Vulgariser la science : pour une sociologie des intermédiaires culturels. Le cas des musées scientifiques.

par Anna Mesclon

Projet de thèse en Sociologie

Sous la direction de Annie Collovald et de Bernard Lehmann.

Thèses en préparation à Nantes , dans le cadre de STT - Sociétés, Temps, Territoires (Nantes) depuis le 01-11-2015 .


  • Résumé

    L'acception dominante du terme de culture renvoie très largement aux univers artistiques et littéraires. Comme le mentionne Christine Détrez en guise d'ouverture à son ouvrage Sociologie de la culture, les études sur la culture et les pratiques culturelles portent en grande partie sur une définition classique de la culture, centrée sur les humanités, qui laisse impensée la question de la culture scientifique. Pourtant, la culture scientifique et technique, c'est-à-dire, pour reprendre la définition qu'en proposent Yves Gingras, Benoît Godin et Eric Bourneuf, « l'expression de l'ensemble des modes par lesquels une société s'approprie la science et la technologie », recouvre aujourd'hui un fort enjeu politique et citoyen pour l'avenir des sociétés. Ce projet de thèse entend s’intéresser aux vecteurs par lesquels les individus peuvent se saisir de cette culture scientifique.
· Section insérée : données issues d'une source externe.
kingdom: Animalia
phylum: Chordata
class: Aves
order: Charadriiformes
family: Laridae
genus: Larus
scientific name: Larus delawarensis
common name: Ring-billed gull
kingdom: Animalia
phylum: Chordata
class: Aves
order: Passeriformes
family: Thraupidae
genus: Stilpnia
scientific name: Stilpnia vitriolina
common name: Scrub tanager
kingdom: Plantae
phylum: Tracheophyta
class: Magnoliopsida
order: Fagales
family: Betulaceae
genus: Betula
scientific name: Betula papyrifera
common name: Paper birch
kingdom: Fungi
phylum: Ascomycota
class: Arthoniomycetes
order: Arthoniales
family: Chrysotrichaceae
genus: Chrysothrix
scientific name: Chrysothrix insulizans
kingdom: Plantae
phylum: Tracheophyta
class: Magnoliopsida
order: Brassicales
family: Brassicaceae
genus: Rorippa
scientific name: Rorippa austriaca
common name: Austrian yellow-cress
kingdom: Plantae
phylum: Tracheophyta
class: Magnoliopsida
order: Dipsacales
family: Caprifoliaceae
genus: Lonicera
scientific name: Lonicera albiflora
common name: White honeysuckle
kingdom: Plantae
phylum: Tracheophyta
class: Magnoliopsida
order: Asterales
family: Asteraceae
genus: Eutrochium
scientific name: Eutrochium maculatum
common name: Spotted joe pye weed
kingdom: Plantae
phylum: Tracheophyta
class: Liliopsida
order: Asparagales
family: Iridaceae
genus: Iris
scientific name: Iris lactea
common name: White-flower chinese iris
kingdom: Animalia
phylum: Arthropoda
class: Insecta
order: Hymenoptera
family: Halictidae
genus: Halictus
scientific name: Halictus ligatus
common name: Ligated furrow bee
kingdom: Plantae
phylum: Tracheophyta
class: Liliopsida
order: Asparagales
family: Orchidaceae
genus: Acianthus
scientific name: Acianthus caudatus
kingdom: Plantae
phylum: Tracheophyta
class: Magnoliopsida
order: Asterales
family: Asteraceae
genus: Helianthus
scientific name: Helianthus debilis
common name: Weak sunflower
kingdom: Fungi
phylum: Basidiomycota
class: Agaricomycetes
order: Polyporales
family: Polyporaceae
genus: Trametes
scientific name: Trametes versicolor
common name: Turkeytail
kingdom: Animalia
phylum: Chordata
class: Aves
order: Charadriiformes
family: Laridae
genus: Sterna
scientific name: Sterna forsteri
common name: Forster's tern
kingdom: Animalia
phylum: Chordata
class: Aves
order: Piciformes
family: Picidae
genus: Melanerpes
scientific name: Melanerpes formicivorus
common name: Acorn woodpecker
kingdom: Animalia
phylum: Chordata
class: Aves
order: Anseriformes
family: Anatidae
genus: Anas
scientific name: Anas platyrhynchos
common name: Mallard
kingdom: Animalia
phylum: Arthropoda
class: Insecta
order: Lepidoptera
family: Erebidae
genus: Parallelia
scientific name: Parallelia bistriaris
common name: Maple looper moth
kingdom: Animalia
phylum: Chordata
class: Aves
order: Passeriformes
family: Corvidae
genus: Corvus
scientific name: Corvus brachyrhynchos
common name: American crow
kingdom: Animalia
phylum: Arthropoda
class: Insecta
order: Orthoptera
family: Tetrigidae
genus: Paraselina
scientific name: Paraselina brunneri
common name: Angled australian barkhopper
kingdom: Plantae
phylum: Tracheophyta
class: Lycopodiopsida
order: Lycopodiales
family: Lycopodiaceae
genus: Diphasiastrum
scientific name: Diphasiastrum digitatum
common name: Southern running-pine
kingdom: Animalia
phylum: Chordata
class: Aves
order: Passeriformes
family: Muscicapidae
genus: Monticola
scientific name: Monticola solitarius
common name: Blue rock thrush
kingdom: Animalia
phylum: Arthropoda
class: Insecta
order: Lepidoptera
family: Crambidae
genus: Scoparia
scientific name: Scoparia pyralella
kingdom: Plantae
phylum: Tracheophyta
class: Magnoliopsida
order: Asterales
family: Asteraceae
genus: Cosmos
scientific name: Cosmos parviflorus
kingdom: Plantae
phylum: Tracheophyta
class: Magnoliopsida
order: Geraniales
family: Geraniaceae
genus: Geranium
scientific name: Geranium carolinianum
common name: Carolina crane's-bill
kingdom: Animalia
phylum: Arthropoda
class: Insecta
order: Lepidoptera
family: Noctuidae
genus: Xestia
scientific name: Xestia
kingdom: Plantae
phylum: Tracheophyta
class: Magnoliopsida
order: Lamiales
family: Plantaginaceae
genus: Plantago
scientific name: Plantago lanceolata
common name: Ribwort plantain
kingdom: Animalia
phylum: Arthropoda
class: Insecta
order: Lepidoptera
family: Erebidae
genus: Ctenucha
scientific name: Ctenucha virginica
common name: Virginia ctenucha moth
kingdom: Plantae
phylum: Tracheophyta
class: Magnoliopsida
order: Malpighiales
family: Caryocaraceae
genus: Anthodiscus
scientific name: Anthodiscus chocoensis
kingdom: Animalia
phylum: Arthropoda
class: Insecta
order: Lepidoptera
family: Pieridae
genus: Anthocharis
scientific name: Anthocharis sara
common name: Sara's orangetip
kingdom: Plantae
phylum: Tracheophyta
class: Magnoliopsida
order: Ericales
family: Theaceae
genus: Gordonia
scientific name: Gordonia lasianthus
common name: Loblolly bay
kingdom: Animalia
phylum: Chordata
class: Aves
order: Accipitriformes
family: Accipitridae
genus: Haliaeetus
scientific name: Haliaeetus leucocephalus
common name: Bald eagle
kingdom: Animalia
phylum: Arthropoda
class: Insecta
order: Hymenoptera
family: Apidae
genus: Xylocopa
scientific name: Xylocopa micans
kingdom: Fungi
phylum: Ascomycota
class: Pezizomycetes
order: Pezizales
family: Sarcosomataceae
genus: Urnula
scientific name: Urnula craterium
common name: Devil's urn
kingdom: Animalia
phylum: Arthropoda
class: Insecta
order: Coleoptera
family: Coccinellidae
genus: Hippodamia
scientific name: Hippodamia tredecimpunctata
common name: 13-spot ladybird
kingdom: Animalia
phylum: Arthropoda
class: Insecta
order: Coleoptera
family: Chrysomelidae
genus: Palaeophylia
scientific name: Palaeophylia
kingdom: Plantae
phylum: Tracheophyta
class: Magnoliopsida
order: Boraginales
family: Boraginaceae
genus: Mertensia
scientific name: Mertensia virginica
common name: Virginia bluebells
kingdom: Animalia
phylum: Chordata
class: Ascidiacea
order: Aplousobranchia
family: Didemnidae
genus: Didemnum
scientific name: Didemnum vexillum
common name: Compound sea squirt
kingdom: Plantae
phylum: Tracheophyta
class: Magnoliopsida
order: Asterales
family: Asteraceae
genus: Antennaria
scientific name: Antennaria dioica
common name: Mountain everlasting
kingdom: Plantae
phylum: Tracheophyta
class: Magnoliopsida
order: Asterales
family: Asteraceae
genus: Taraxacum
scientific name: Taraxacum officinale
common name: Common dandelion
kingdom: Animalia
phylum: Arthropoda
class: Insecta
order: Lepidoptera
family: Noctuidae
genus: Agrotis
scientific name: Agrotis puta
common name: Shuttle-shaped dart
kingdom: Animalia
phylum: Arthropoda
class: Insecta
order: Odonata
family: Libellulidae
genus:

Il s'agira d’interroger l’offre de « vulgarisation scientifique », c'est-à-dire la mise en œuvre de moyens concrets dont le but affiché est de rendre des savoirs spécialisés accessibles à ceux qui n’en sont pas familiers. Ce sont précisément les mécanismes par lesquels ces savoirs fortement spécialisés sont rendus accessibles à un public élargi que l’on voudrait examiner, en regardant plus particulièrement le travail de traduction que réalisent ces intermédiaires de la culture que sont tous ceux qui, à un titre ou à un autre, ont la charge de la donner à voir ou de la représenter.